Reputation: 887
I have a script that uses python and and wget to download a website, and then perform some tasks with the files. I am using the line os.system("wget -m -w 2 -P " directory)
to call wget, recursively downloading every page in the domain. This works fine, but it has now become necessary to monitor wget for errors downloading a file when it follows a link (Think 404 error trying to access a page).
It is not a matter of getting the exit code, but looking at each 'block' of output that wget supplies.
Is there an easy way to look through the wget output with Python without having to redirect it to a file, and then search the file for an identifying string of text?
Upvotes: 0
Views: 2172
Reputation: 77902
If you only want the exit code then that's what os.system()

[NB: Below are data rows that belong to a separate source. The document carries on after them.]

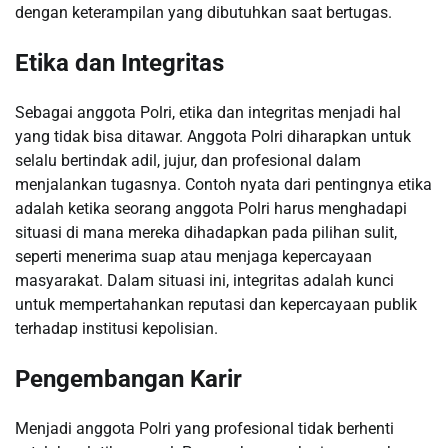
dengan keterampilan yang dibutuhkan saat bertugas.
Etika dan Integritas
Sebagai anggota Polri, etika dan integritas menjadi hal
yang tidak bisa ditawar. Anggota Polri diharapkan untuk
selalu bertindak adil, jujur, dan profesional dalam
menjalankan tugasnya. Contoh nyata dari pentingnya etika
adalah ketika seorang anggota Polri harus menghadapi
situasi di mana mereka dihadapkan pada pilihan sulit,
seperti menerima suap atau menjaga kepercayaan
masyarakat. Dalam situasi ini, integritas adalah kunci
untuk mempertahankan reputasi dan kepercayaan publik
terhadap institusi kepolisian.
Pengembangan Karir
Menjadi anggota Polri yang profesional tidak berhenti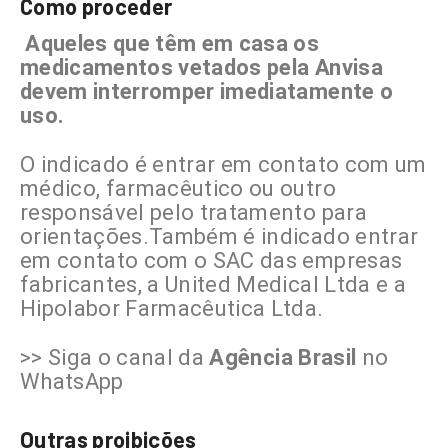
Como proceder
Aqueles que têm em casa os
medicamentos vetados pela Anvisa
devem interromper imediatamente o
uso.
O indicado é entrar em contato com um
médico, farmacêutico ou outro
responsável pelo tratamento para
orientações.Também é indicado entrar
em contato com o SAC das empresas
fabricantes, a United Medical Ltda e a
Hipolabor Farmacêutica Ltda.
>> Siga o canal da
Agência Brasil
no
WhatsApp
Outras proibições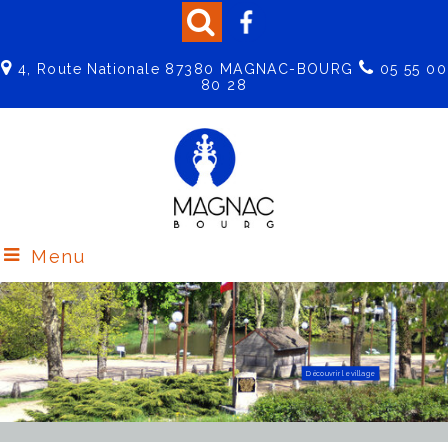
4, Route Nationale 87380 MAGNAC-BOURG
05 55 00
80 28
Menu
Découvrir le Centre de Loisirs
Effectuez vos démarches en ligne
Découvrir le village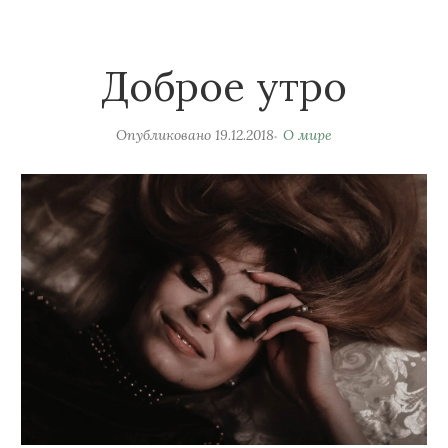
Доброе утро
Опубликовано
19.12.2018
О мире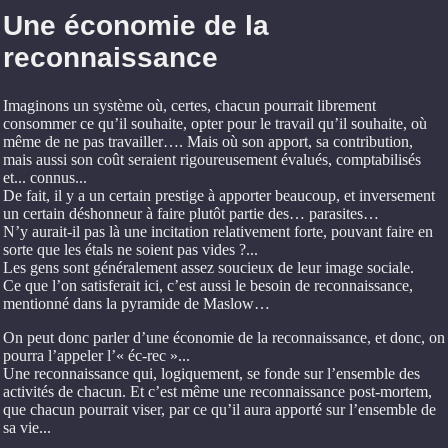
Une économie de la
reconnaissance
Imaginons un système où, certes, chacun pourrait librement
consommer ce qu’il souhaite, opter pour le travail qu’il souhaite, où
même de ne pas travailler…. Mais où son apport, sa contribution,
mais aussi son coût seraient rigoureusement évalués, comptabilisés
et... connus...
De fait, il y a un certain prestige à apporter beaucoup, et inversement
un certain déshonneur à faire plutôt partie des… parasites…
N’y aurait-il pas là une incitation relativement forte, pouvant faire en
sorte que les étals ne soient pas vides ?...
Les gens sont généralement assez soucieux de leur image sociale.
Ce que l’on satisferait ici, c’est aussi le besoin de reconnaissance,
mentionné dans la pyramide de Maslow…
On peut donc parler d’une économie de la reconnaissance, et donc, on
pourra l’appeler l’« éc-rec »...
Une reconnaissance qui, logiquement, se fonde sur l’ensemble des
activités de chacun. Et c’est même une reconnaissance post-mortem,
que chacun pourrait viser, par ce qu’il aura apporté sur l’ensemble de
sa vie...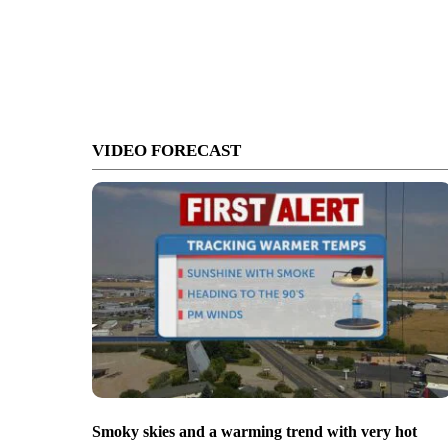
VIDEO FORECAST
Smoky skies and a warming trend with very hot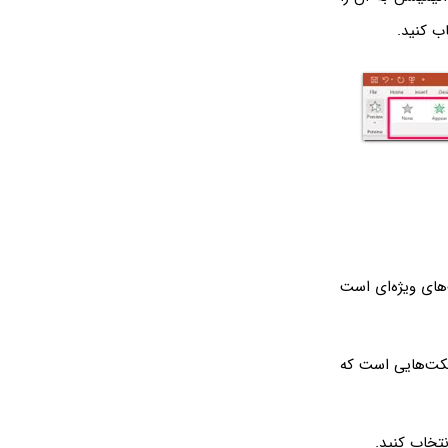
زیشن نیز افکت‌های ویژه‌ای است
فکت‌هایی است که
نتخاب کنید.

returns (warning: it's the standard linux process exit code, so 0
means 'no error' and anything else an error).
If you want more detailed information, you'll have to use the subprocess module (https://docs.python.org/2/library/subprocess.html#module-subprocess) to pipe the subprocess's stderr back to your Python code. Or you could use Python instead of wget - there are quite a few Python-based crawlers available.
Upvotes: 2
Reputation: 285
From what I can tell, os.system
returns the exit code of the command.
So, the following should work:
code = os.system("wget -m -w 2 -P {}".format(directory)}
Upvotes: 0